I started walking not for weight loss reasons but for health reasons. I like it, but it also highlights for me how sedentary the rest of my day is. I am also limited in the time I can devote to it—and I don’t want to start “redeeming” that time by multitasking, since I enjoy the time away from work and think I need the regular break it gives me. So I’m ripe for Whitten’s suggestion, namely to use a standing desk. Whatever small increase standing gives me over sitting will be multiplied by the many hours I spend at my desk, so I think it’s worth a try. When I return in mid-May from my next trip to El Paso, I plan to make one of these as a relatively inexpensive way of running the experiment.

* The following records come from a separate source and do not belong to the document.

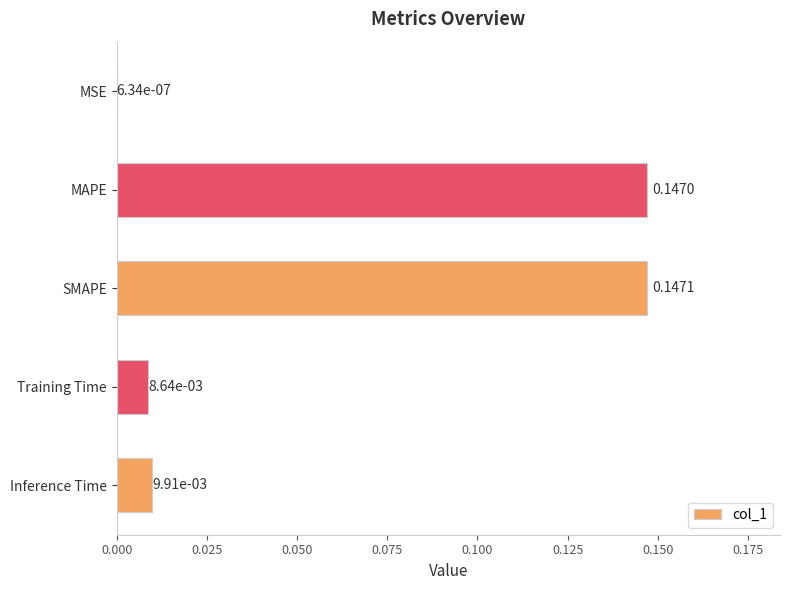

What is the sum of all values?

0.3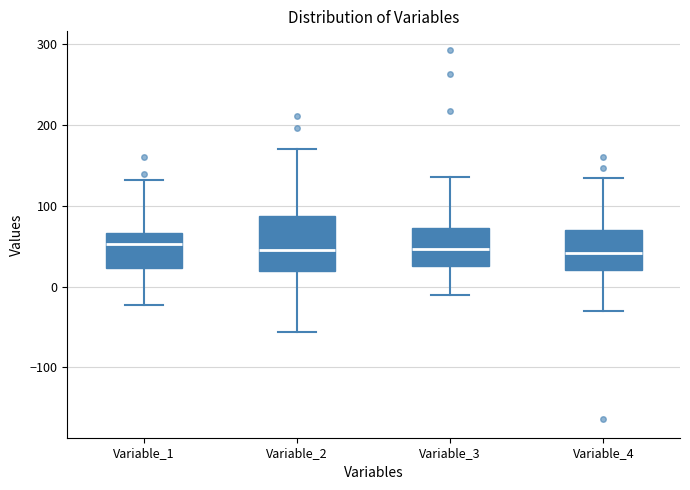

Reading left to right, read every box against the y-axis: the position of its median line, the range the box covers, and the ends of its whiskers. The values are not printed on the chart, so give them approximately, as read against the axis.

Variable_1: median 50, box 20 to 70, whiskers -20 to 130
Variable_2: median 50, box 20 to 90, whiskers -60 to 170
Variable_3: median 50, box 30 to 70, whiskers -10 to 140
Variable_4: median 40, box 20 to 70, whiskers -30 to 130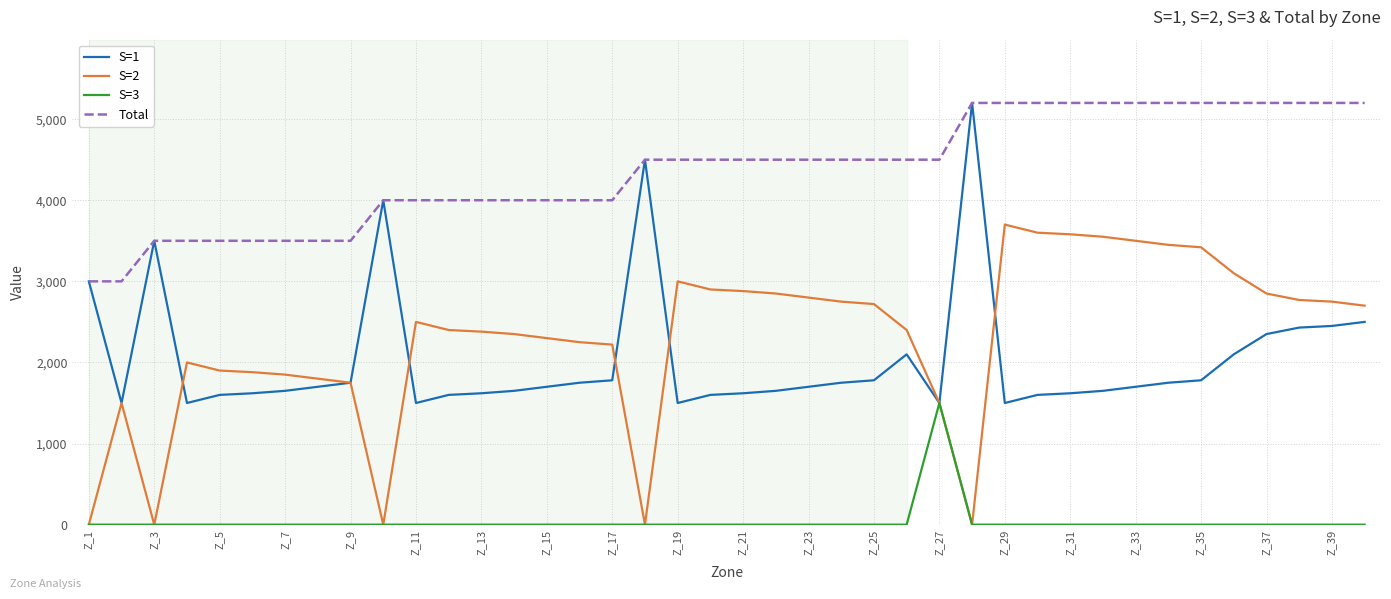

What is the maximum value shown in the chart?

5200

One seemingly strange thing about Whitten’s book is that it does not say much about how to go about losing weight. This may be for the best, since his greater point is that a focus on weight loss tends to distract from the much more important matter of maintaining a healthy weight through proper eating. Still, anyone who starts out above their healthy weight will need to first reach that weight, presumably by eating at least somewhat differently than they will once a healthy weight is achieved. The only reliable route I’ve discovered so far is the obvious one: calorie restriction.
When I started my diet seven months ago, I sketched out a menu that was roughly 1000 calories short of what I supposedly needed to maintain my weight. That should have resulted in a 2lb-per-week weight loss, and in the early days it did (even faster at the beginning, since I had suddenly put on pounds after staying fairly stable for years). But then the weight loss slowed, even became erratic according to the scale. But my menu is unchanged, my weight is going in the right direction, and I don’t think I’d be happy eating less, so I’m inclined to throw a bit more patience at the problem.
Right now I figure I will reach my original goal in late fall of this year, at which point I will reassess. And whenever I do find the weight I’m happy to maintain, I plan to stick with basically the same menu, except when possible eating reasonable portions of whatever the family is eating for supper. In other words, I plan to abide by my current diet from now on, adding only whatever extra food is needed to keep my weight up.
I know my previous diets failed because I looked at them as temporary mechanisms employed to get me to a particular place, at which time I could go do something different. I’m hoping that by making this current diet into a permanent mindset I can find a way of eating which feels natural to me while still keeping my weight stable. Check back with me in five years to see how it went!